== WORK REQUEST ==
Within this material, find every line where the string "Prerequisites" appears, and copy it out.

== TASK MATERIAL ==

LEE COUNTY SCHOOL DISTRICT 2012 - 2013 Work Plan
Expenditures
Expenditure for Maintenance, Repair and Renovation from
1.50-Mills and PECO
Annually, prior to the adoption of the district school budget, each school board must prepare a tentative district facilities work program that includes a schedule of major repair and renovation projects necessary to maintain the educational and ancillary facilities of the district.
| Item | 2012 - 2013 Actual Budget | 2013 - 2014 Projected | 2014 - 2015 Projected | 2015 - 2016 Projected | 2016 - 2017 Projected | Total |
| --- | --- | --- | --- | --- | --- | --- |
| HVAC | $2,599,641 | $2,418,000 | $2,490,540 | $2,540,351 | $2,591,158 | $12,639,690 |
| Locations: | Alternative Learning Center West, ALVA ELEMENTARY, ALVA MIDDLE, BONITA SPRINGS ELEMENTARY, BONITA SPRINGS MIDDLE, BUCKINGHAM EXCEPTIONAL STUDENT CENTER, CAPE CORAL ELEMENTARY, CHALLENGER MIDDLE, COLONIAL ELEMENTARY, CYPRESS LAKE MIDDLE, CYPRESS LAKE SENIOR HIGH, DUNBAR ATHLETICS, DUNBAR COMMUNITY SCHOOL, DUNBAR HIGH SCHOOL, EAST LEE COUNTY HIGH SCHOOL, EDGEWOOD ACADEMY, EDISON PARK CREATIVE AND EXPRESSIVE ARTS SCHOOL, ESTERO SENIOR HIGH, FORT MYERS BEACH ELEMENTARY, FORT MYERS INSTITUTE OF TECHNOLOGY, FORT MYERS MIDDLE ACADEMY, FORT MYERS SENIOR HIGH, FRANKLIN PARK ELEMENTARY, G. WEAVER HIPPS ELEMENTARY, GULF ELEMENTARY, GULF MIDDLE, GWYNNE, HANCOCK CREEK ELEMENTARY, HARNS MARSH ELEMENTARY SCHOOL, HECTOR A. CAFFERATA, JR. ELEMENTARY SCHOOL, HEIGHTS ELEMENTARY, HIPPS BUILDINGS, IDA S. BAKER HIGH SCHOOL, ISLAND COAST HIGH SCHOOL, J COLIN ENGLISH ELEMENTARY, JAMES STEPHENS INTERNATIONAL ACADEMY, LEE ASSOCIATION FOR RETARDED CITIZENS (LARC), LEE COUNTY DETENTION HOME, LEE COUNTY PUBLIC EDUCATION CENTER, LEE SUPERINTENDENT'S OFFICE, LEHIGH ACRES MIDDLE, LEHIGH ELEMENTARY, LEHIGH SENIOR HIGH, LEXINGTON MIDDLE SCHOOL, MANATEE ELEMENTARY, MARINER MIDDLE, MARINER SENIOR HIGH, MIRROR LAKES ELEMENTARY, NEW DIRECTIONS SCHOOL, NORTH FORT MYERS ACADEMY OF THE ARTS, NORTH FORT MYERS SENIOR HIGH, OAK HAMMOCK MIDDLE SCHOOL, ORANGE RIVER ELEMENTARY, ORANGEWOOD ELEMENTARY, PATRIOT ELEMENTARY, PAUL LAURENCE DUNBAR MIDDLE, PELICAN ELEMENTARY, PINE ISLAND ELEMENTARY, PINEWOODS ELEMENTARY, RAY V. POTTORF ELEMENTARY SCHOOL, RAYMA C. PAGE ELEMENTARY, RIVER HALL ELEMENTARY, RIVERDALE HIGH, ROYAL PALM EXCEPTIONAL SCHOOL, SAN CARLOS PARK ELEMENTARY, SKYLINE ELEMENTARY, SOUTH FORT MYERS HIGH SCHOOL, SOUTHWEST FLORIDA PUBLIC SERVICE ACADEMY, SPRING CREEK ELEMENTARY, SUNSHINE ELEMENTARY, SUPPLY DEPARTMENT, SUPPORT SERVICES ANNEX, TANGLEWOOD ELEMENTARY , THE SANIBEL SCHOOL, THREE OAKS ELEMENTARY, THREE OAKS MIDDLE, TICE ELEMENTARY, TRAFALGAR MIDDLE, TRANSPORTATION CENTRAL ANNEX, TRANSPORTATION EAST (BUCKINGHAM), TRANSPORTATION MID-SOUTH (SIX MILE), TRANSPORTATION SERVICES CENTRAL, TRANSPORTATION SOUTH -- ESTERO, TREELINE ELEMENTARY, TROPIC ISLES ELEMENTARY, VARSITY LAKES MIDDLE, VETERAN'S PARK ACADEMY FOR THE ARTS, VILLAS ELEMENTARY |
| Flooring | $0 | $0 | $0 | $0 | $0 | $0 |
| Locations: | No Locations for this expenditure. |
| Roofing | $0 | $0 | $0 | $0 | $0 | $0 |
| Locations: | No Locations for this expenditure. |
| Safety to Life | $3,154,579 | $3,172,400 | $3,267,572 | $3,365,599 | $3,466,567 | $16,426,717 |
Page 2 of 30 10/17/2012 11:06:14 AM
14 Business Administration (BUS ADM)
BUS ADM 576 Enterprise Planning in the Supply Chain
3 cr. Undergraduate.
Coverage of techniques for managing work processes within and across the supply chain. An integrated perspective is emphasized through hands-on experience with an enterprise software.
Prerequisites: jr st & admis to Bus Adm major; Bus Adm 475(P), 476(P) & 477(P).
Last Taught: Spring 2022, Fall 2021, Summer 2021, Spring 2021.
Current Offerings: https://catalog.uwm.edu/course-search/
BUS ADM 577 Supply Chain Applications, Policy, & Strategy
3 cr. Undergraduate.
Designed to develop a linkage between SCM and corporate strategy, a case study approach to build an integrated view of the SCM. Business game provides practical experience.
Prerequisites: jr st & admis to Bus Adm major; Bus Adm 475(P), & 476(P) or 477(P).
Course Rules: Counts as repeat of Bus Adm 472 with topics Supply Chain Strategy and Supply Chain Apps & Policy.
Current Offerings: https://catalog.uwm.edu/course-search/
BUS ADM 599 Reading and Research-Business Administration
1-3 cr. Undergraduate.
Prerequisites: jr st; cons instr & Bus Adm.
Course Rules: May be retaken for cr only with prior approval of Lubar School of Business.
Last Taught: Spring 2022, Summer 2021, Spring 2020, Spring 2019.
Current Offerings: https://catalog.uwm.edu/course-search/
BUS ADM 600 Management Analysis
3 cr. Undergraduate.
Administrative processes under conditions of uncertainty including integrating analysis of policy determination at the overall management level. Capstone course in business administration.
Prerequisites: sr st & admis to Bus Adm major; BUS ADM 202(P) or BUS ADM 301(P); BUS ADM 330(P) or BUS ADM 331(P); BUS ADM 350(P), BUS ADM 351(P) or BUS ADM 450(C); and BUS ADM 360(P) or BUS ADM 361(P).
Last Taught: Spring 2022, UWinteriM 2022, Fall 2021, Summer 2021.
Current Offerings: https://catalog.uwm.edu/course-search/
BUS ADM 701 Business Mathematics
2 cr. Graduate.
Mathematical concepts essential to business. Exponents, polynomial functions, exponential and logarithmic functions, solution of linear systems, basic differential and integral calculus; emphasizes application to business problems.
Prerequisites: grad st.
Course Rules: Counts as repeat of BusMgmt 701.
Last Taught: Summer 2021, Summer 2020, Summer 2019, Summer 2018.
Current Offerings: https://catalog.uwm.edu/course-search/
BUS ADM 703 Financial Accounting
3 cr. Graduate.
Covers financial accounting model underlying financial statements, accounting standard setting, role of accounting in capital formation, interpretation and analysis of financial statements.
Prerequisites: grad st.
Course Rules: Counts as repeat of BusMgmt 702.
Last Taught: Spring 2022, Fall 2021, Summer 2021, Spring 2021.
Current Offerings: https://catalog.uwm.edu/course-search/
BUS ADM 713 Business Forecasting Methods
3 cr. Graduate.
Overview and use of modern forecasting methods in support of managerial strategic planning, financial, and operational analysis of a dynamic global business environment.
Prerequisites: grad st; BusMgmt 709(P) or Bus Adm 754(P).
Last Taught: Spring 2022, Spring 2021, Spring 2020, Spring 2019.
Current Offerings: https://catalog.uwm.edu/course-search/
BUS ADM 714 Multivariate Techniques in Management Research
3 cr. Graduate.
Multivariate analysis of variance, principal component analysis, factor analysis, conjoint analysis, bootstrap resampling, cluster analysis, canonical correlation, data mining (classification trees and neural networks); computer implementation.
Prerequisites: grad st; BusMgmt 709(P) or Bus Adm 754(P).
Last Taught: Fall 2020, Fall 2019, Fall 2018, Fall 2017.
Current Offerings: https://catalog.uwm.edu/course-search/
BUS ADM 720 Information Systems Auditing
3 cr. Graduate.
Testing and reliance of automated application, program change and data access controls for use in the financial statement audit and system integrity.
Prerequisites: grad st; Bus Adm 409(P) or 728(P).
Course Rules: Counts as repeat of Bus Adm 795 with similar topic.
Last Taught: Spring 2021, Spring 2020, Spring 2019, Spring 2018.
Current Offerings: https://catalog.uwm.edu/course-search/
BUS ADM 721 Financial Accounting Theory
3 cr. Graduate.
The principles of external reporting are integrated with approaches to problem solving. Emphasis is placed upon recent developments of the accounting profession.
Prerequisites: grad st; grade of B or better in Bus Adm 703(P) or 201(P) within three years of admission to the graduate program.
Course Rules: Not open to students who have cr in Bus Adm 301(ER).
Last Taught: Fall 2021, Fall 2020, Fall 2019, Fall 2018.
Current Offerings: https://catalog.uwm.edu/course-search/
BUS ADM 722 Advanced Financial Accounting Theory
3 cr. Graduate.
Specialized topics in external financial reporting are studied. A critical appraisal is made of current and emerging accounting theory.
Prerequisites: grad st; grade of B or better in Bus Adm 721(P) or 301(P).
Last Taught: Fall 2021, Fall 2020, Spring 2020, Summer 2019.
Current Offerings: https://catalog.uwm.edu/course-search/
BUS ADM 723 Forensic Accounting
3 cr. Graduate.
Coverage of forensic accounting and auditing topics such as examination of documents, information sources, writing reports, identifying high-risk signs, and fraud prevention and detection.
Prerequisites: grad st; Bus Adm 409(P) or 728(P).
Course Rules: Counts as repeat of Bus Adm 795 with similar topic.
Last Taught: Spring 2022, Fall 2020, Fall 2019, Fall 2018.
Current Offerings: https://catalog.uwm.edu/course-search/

== EXERCISE OUTPUT ==
Prerequisites: jr st & admis to Bus Adm major; Bus Adm 475(P), 476(P) & 477(P).
Prerequisites: jr st & admis to Bus Adm major; Bus Adm 475(P), & 476(P) or 477(P).
Prerequisites: jr st; cons instr & Bus Adm.
Prerequisites: sr st & admis to Bus Adm major; BUS ADM 202(P) or BUS ADM 301(P); BUS ADM 330(P) or BUS ADM 331(P); BUS ADM 350(P), BUS ADM 351(P) or BUS ADM 450(C); and BUS ADM 360(P) or BUS ADM 361(P).
Prerequisites: grad st.
Prerequisites: grad st.
Prerequisites: grad st; BusMgmt 709(P) or Bus Adm 754(P).
Prerequisites: grad st; BusMgmt 709(P) or Bus Adm 754(P).
Prerequisites: grad st; Bus Adm 409(P) or 728(P).
Prerequisites: grad st; grade of B or better in Bus Adm 703(P) or 201(P) within three years of admission to the graduate program.
Prerequisites: grad st; grade of B or better in Bus Adm 721(P) or 301(P).
Prerequisites: grad st; Bus Adm 409(P) or 728(P).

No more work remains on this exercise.